====== SUPPLIED INFORMATION ======
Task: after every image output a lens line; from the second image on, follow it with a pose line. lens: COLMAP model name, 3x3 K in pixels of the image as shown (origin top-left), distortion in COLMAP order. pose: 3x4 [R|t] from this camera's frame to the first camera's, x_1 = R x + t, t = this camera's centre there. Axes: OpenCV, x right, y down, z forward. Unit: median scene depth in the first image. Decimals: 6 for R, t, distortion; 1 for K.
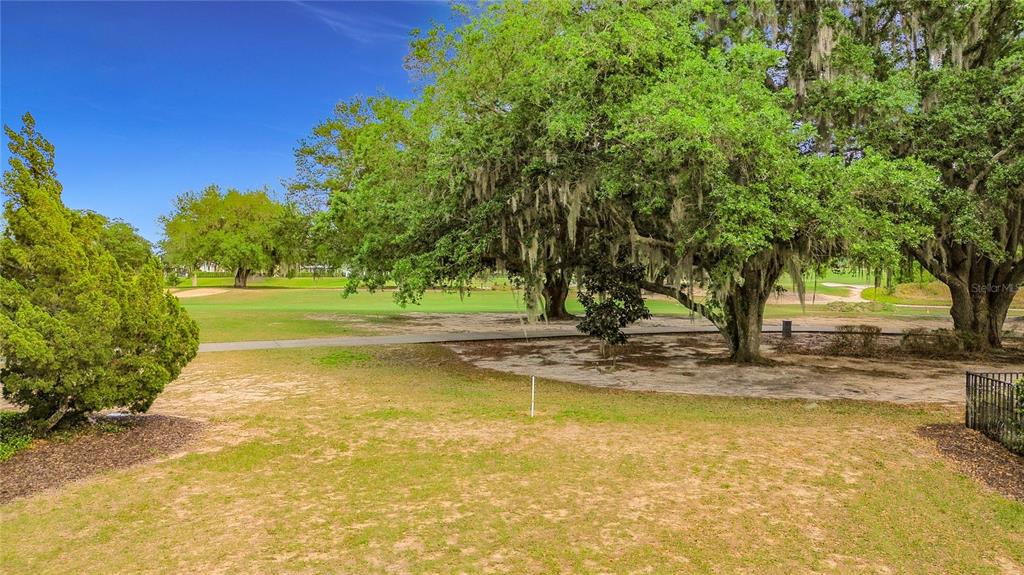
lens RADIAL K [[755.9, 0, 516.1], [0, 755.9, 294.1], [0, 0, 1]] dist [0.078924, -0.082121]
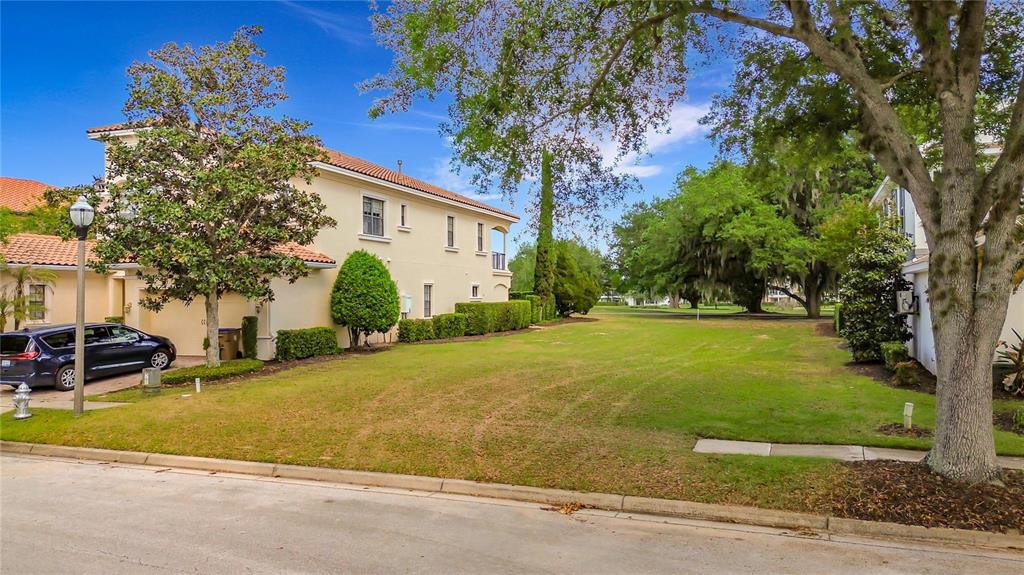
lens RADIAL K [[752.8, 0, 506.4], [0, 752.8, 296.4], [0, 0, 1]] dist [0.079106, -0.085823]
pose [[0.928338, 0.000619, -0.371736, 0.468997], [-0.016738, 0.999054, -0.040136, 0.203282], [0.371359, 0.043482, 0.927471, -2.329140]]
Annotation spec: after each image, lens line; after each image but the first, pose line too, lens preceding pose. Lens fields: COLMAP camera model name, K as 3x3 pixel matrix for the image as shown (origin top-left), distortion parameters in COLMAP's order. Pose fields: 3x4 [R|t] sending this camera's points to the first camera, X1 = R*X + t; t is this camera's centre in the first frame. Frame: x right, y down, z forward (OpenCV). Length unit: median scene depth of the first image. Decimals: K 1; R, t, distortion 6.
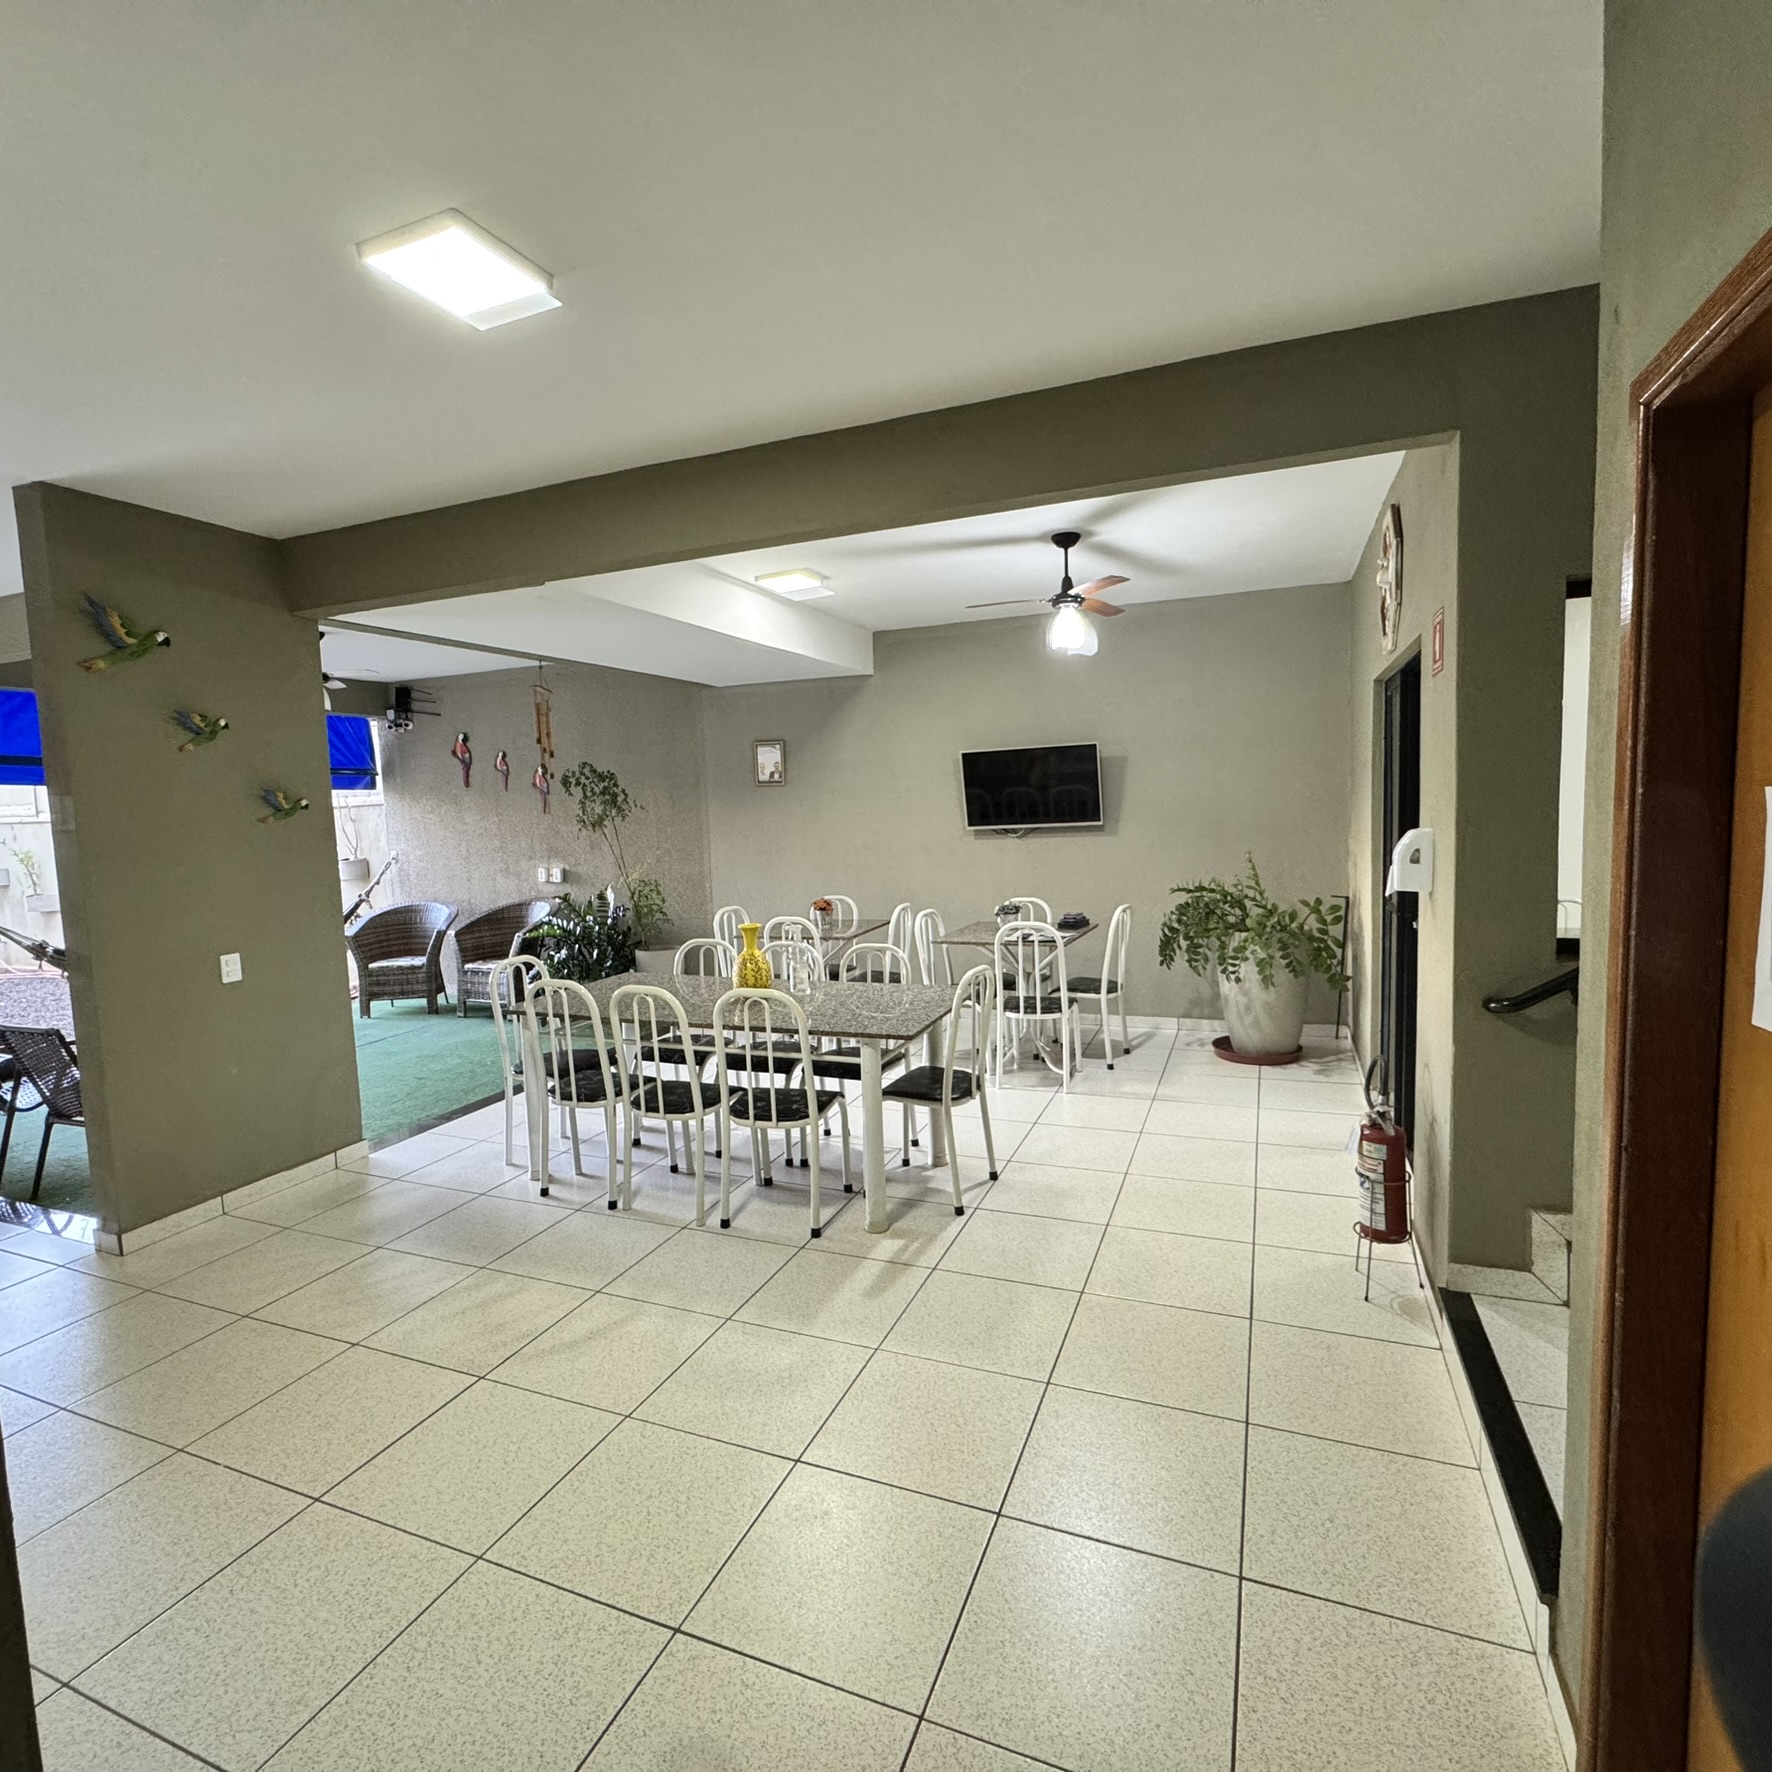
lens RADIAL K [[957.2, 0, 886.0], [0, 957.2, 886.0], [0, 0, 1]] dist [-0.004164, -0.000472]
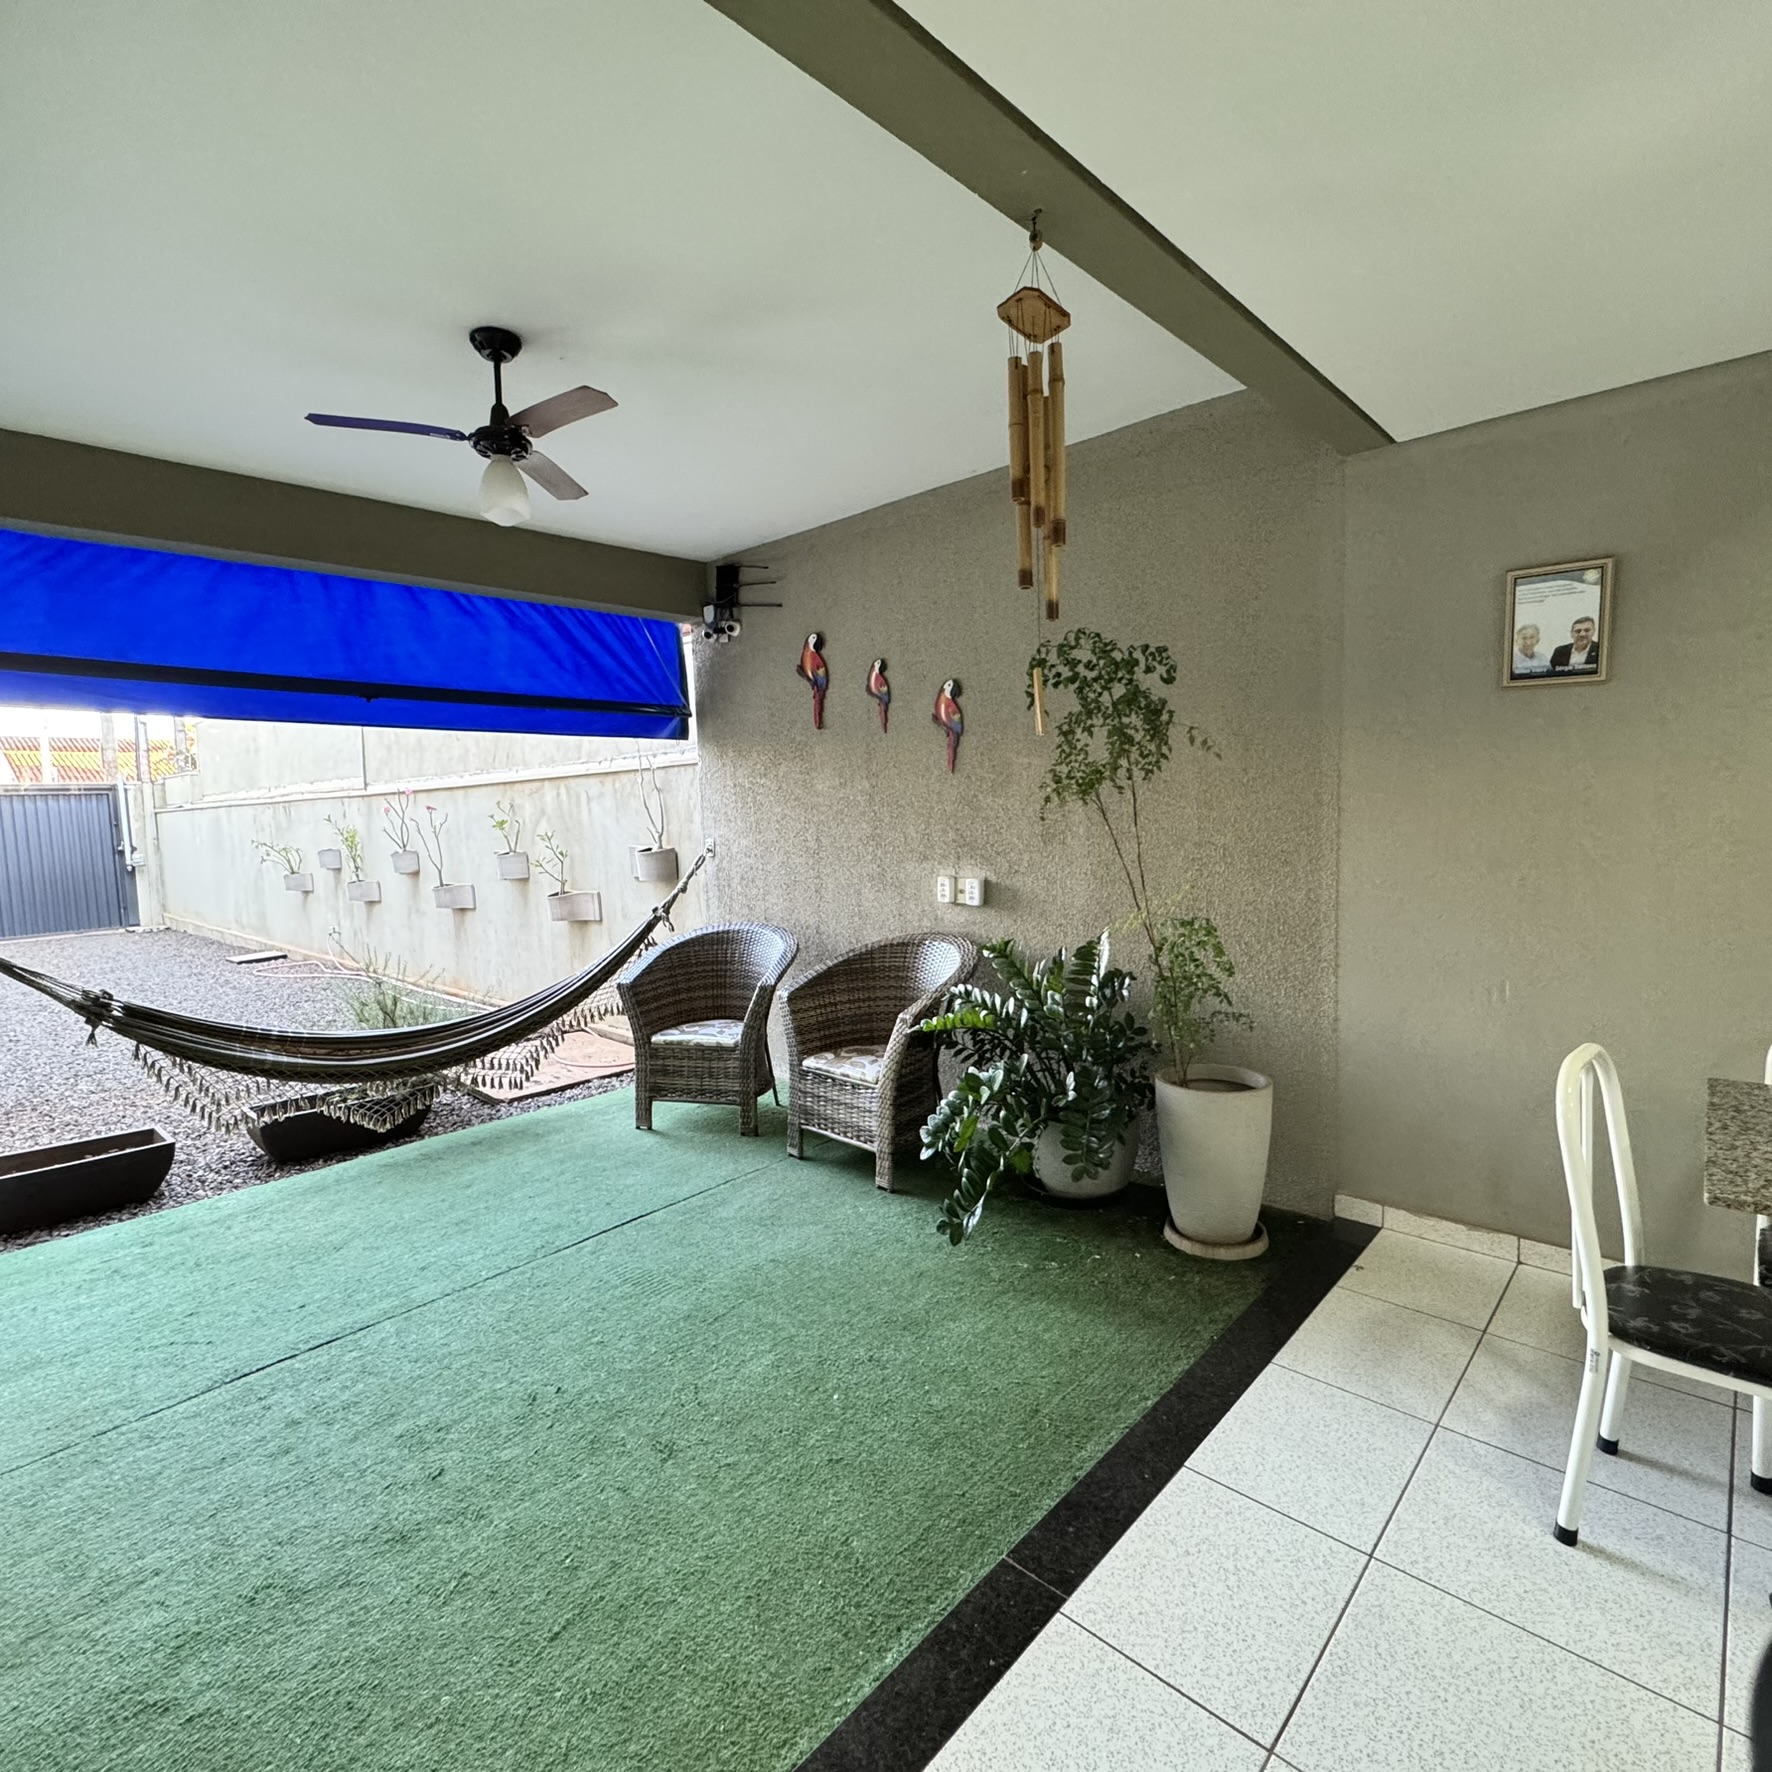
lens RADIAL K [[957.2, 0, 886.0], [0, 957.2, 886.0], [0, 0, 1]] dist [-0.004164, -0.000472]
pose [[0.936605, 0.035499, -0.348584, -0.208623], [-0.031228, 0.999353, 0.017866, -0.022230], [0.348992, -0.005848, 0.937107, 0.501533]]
======
Give an exact copy of the material, leaving out every picture.

EXERCISE ANSWER ->
Task: after every image output a lens line; from the second image on, follow it with a pose line. lens: COLMAP model name, 3x3 K in pixels of the image as shown (origin top-left), distortion in COLMAP order. pose: 3x4 [R|t] from this camera's frame to the first camera's, x_1 = R x + t, t = this camera's centre there. Axes: OpenCV, x right, y down, z forward. Unit: median scene depth in the first image. Decimals: 6 for R, t, distortion; 1 for K.
lens RADIAL K [[755.9, 0, 516.1], [0, 755.9, 294.1], [0, 0, 1]] dist [0.078924, -0.082121]
lens RADIAL K [[752.8, 0, 506.4], [0, 752.8, 296.4], [0, 0, 1]] dist [0.079106, -0.085823]
pose [[0.928338, 0.000619, -0.371736, 0.468997], [-0.016738, 0.999054, -0.040136, 0.203282], [0.371359, 0.043482, 0.927471, -2.329140]]
Annotation spec: after each image, lens line; after each image but the first, pose line too, lens preceding pose. Lens fields: COLMAP camera model name, K as 3x3 pixel matrix for the image as shown (origin top-left), distortion parameters in COLMAP's order. Pose fields: 3x4 [R|t] sending this camera's points to the first camera, X1 = R*X + t; t is this camera's centre in the first frame. Frame: x right, y down, z forward (OpenCV). Length unit: median scene depth of the first image. Decimals: K 1; R, t, distortion 6.
lens RADIAL K [[957.2, 0, 886.0], [0, 957.2, 886.0], [0, 0, 1]] dist [-0.004164, -0.000472]
lens RADIAL K [[957.2, 0, 886.0], [0, 957.2, 886.0], [0, 0, 1]] dist [-0.004164, -0.000472]
pose [[0.936605, 0.035499, -0.348584, -0.208623], [-0.031228, 0.999353, 0.017866, -0.022230], [0.348992, -0.005848, 0.937107, 0.501533]]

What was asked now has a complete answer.